From the Ashes, 1872-1900
A Selection of Documents from the Illinois State Archives
DOCUMENT 3PETITION TO REMIT A FINE IMPOSED FOR VIOLATION OF THE POUND ORDINANCE
November 13, 1872
During the 1870s Chicago was still experiencing serious problems with stray cattle, horses, swine, sheep and goats roaming the streets, eating vegetation, fouling their paths, and generally causing a nuisance. In May of 1871 the city council addressed this problem with a revised pound ordinance. Substantial new pounds were to be constructed in each of the three divisions. To each pound was appointed a keeper who was paid $100 per annum plus impounding fees. In the West Division the pound limits consisted of West Indiana Street on the north, Western Avenue on the west, West Harrison Street on the south, and the Chicago River on the east.
If a stray animal was found unattended, the pound keeper or a private citizen could take it to the pound and be paid fifty cents for each animal so removed. If one discovered that one's animal had been impounded, he could recover his beast by paying a fine of three dollars plus a fifty-cent impounding fee.
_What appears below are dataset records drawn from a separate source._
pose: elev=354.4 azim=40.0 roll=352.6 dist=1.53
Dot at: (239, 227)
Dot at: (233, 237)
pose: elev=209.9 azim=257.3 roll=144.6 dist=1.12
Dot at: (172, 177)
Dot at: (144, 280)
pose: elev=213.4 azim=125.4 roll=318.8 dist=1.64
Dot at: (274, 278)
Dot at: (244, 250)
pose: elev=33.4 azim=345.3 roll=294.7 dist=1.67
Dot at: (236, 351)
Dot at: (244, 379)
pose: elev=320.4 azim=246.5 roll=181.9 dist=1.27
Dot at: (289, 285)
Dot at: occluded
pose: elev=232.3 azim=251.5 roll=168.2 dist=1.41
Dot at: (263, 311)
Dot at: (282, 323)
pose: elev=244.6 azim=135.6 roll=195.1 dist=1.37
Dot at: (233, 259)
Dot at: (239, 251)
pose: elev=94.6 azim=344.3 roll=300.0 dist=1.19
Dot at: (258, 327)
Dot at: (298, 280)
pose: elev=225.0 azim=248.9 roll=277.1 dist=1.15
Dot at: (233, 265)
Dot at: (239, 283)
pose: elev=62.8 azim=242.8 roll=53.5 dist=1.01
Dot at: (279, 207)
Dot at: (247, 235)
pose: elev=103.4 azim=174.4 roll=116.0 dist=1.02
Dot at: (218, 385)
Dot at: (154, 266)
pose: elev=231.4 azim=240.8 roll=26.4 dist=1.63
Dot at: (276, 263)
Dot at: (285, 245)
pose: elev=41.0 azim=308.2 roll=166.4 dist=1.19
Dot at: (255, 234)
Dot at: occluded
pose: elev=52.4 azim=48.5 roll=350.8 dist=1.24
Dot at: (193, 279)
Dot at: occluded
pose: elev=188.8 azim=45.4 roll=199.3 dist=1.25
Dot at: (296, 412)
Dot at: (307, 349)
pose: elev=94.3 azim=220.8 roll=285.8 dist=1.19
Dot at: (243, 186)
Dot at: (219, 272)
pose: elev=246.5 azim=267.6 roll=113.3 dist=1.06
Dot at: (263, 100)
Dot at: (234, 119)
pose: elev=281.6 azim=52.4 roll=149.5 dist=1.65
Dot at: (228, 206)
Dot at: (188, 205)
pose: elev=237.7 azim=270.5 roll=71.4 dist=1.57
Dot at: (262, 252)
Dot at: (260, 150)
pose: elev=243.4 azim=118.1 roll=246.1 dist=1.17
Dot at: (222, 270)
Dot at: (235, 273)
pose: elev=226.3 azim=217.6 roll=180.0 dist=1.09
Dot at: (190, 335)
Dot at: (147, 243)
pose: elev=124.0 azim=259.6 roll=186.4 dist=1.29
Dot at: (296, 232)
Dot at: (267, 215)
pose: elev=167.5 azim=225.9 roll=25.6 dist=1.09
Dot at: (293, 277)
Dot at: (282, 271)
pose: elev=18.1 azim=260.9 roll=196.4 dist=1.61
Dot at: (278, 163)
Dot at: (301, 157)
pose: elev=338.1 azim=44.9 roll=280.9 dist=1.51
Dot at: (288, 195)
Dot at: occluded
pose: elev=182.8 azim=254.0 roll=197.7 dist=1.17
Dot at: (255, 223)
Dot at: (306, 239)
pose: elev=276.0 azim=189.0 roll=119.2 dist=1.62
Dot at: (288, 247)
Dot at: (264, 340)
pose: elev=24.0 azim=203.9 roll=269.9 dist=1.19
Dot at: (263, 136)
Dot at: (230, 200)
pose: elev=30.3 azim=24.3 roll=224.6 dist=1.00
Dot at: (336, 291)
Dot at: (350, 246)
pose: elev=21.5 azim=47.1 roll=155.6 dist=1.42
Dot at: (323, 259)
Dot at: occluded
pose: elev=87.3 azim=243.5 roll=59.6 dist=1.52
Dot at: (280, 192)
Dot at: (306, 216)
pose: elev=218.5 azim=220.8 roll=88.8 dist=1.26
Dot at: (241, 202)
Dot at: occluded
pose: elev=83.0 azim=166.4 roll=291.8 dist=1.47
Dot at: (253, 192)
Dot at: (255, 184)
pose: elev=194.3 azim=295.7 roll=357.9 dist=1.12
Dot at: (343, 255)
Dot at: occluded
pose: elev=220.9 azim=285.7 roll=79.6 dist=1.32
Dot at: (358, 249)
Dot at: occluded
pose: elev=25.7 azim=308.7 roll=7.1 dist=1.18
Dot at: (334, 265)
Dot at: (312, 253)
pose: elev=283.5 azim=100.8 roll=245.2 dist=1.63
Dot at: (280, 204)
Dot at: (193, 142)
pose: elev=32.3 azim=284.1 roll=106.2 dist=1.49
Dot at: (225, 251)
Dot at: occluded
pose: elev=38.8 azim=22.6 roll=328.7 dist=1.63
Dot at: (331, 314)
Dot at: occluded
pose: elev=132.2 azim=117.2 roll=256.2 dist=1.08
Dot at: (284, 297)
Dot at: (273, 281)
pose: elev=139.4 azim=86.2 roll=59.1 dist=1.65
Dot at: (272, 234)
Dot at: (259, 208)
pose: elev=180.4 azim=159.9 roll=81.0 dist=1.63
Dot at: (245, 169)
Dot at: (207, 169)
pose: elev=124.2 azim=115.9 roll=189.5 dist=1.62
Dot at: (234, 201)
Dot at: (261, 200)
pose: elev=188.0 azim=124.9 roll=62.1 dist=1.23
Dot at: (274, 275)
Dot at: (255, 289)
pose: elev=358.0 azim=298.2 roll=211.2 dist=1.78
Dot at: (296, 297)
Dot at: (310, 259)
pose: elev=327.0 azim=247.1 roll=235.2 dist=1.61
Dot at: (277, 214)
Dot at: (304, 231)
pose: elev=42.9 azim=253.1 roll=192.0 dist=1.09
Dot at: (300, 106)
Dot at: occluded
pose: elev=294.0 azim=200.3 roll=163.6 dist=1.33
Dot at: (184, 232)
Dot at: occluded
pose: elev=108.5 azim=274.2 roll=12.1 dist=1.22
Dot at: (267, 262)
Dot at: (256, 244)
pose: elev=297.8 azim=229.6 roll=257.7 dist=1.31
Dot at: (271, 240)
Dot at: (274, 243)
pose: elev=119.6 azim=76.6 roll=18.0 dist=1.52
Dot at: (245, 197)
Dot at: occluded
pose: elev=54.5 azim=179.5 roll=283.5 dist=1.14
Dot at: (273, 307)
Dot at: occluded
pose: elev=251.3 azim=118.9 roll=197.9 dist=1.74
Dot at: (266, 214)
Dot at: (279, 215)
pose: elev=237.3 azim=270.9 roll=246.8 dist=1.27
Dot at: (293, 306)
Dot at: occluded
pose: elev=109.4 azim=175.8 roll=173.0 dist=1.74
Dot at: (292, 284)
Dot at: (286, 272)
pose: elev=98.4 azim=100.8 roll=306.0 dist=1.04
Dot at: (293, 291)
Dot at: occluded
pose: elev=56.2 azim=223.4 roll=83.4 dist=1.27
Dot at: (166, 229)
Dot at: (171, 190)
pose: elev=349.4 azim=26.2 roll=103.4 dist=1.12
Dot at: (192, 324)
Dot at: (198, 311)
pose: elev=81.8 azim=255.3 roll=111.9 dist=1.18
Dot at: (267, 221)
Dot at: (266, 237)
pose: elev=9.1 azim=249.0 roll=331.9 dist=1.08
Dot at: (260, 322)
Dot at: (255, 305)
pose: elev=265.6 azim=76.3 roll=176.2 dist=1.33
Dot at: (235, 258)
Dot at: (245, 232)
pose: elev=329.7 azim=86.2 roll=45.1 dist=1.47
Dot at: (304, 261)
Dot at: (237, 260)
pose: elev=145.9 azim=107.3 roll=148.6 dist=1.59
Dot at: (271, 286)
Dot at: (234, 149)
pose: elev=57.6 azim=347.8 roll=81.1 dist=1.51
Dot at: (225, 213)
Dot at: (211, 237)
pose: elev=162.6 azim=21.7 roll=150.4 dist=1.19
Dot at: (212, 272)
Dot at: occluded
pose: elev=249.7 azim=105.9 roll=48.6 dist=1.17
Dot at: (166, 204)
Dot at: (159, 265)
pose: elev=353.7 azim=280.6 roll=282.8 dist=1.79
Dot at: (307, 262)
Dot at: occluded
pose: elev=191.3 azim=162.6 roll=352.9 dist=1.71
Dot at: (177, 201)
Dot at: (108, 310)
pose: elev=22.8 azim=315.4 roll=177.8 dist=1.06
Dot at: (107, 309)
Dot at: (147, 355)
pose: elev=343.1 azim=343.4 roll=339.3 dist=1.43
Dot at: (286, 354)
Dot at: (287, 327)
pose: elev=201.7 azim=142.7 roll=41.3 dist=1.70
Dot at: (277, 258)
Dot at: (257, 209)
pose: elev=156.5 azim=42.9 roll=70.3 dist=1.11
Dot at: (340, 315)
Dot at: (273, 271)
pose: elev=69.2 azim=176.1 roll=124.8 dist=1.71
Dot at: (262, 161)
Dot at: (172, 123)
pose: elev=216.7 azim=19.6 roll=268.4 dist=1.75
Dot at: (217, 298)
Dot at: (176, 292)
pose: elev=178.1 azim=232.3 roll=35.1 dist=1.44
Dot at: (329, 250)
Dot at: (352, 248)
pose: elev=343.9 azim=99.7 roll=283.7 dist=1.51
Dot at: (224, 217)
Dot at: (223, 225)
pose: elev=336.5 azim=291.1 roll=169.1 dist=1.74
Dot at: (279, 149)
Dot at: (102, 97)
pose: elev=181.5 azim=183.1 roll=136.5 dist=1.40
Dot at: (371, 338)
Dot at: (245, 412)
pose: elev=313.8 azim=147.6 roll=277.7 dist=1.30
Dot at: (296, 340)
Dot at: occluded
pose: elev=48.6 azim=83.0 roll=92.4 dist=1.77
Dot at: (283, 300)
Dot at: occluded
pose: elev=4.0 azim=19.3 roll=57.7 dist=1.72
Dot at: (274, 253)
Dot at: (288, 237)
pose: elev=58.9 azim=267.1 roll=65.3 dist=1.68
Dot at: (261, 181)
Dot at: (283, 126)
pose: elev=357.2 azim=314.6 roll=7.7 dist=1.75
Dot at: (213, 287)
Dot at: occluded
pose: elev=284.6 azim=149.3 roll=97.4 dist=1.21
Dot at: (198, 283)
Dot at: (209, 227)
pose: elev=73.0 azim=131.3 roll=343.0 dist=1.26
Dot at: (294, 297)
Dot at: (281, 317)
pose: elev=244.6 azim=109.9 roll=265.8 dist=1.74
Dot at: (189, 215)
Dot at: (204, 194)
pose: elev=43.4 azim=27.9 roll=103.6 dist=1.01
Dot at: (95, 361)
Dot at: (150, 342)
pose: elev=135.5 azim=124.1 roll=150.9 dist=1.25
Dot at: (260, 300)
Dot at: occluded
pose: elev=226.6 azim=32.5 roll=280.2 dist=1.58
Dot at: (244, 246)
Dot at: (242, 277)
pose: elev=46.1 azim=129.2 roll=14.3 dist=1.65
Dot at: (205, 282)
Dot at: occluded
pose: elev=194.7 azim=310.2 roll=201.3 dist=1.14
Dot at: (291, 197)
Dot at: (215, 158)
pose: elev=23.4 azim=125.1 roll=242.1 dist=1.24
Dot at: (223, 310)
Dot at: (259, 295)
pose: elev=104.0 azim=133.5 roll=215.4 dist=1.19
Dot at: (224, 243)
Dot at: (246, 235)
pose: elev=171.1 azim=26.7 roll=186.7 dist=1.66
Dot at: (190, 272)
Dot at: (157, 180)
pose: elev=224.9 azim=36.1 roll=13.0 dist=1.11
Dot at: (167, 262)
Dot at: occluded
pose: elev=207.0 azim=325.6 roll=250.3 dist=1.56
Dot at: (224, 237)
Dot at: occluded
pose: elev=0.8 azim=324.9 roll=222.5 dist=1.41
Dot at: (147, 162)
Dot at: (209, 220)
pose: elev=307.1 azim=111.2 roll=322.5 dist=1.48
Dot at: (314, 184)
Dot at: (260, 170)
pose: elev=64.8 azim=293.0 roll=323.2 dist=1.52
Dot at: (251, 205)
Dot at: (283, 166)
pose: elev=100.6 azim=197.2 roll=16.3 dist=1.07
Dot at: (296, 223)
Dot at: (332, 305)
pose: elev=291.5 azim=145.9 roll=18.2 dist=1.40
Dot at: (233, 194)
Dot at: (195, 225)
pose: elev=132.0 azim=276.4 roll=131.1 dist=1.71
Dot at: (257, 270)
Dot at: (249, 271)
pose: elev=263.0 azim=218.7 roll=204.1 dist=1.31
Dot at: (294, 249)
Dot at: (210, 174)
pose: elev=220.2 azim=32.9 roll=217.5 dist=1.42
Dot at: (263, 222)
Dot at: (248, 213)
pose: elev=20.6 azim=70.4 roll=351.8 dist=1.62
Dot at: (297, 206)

An additional fifty cents was charged for the animal's sustenance for each day it was held at the pound. If an animal went unclaimed, it was sold at auction after public notice had been given. The proceeds went to the city after all fees had been deducted. If one tried to retrieve an animal from the pound without the keeper's permission or if one interfered with the removal of an animal to the pound, the offender was subject to a fine of up to twenty dollars.
In this instance the council's Committee on Finance refused the petition. It found that the fine had been imposed in accordance with the pound ordinance and chose not to consider the mitigating circumstances Patrick Carey described.
Points to Consider
Why was Patrick Carey asking for a refund of his fine?
What was west of Western Avenue in 1872 and what is there now?
Why were fines and fees of twenty-eight dollars "a great hardship" to Patrick Carey?
Why would Mr. Carey have been herding his cattle in an area west of Western Avenue?